Given any two non zero vectors $x,y$ does there exist symmetric matrix $A$ such that $y = Ax$?

If $y^T x \ne 0$, you can take $A = (y^T x)^{-1} y y^T$.

If $y^T x = 0$, take $A = (x^T x)^{-1} (y x^T + x y^T)$.

It's not true that if you have more variables than equations, the system is always solvable! That's like saying a matrix with more columns than rows is always onto, which is also false.

There might be a slicker solution, but the first thing I thought of was this: Let $d = ||x||$. Then there exists a unitary matrix $U$ such that $U(x) = (d,0,0,\ldots,0)$: You can use Gram-Schmidt to create an orthonormal basis whose first vector is $x/d$, and then $U$ is the matrix whose rows are that orthonormal basis. Now, there exists a symmetric matrix A such that $A(d,0,0,\ldots,0) = U(y)$: Just set the first column of $A$ to be $U(y)/d$, and then fill in the rest of the entries to make $A$ symmetric. Now, $U^{-1}AU$ is your desired symmetric matrix sending $x$ to $y$.
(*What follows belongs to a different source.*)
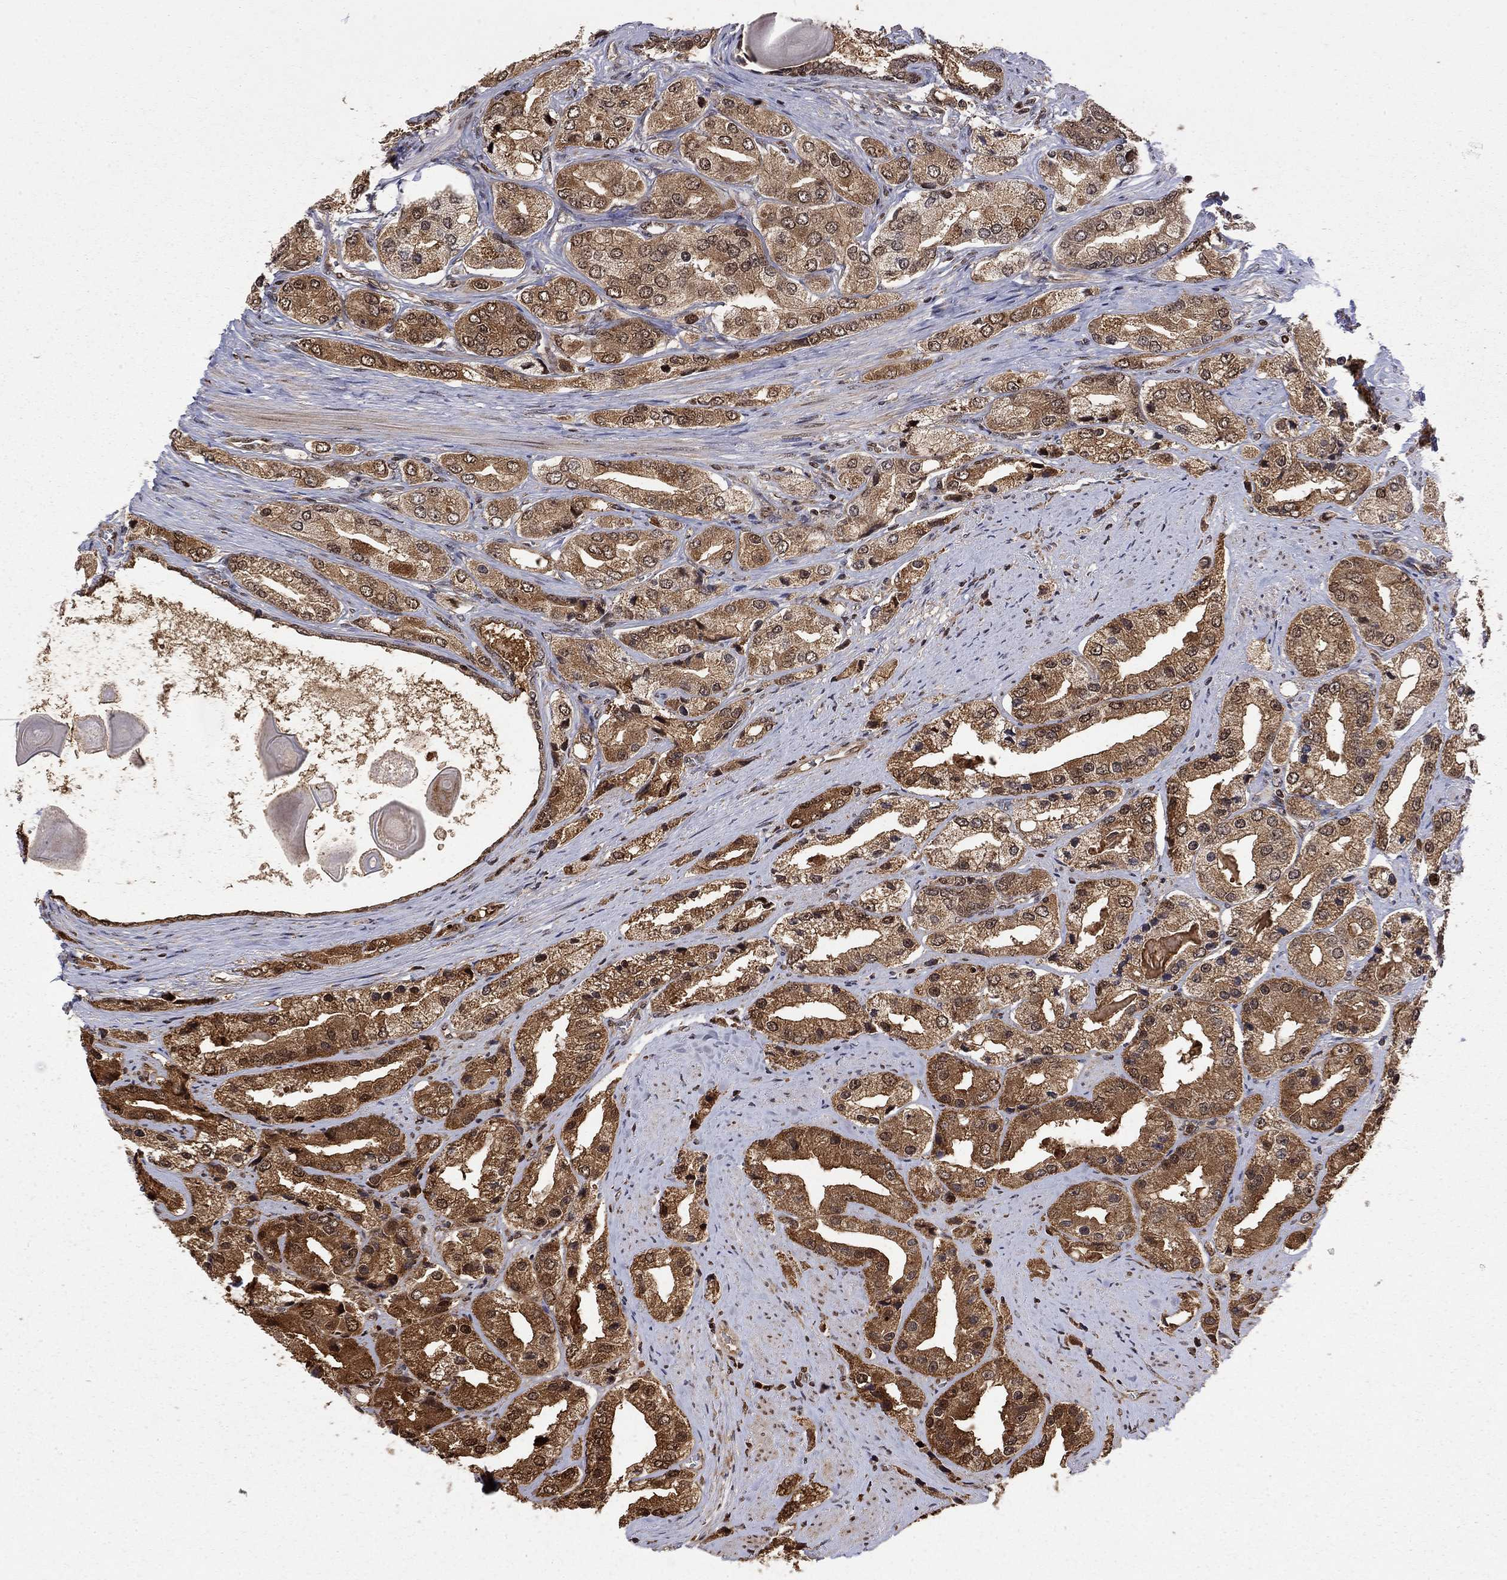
{"staining": {"intensity": "strong", "quantity": "25%-75%", "location": "cytoplasmic/membranous,nuclear"}, "tissue": "prostate cancer", "cell_type": "Tumor cells", "image_type": "cancer", "snomed": [{"axis": "morphology", "description": "Adenocarcinoma, Low grade"}, {"axis": "topography", "description": "Prostate"}], "caption": "Immunohistochemical staining of prostate cancer exhibits high levels of strong cytoplasmic/membranous and nuclear staining in about 25%-75% of tumor cells.", "gene": "ELOB", "patient": {"sex": "male", "age": 69}}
Note that your system is not homogeneous (since $y \neq 0$). Given a non-homogeneous system of $k$ equations in $n \geq k$ unknowns, it is not always true that this system has a solution. For example, the system

$$ 0 \cdot x + 0 \cdot y = 1 $$

clearly doesn't have a solution. In general, a system of $k$ equations in $n$ unknowns defines a linear map $B \colon \mathbb{F}^n \rightarrow \mathbb{F}^k$. If $n > k$ then this map cannot be one-to-one so you know that the homogeneous system of equations $Bx = 0$ always has a non-trivial solution $x \neq 0$. However, you can't tell automatically that $Bx = y$ has a solution because $y$ might not belong to the image of $B$.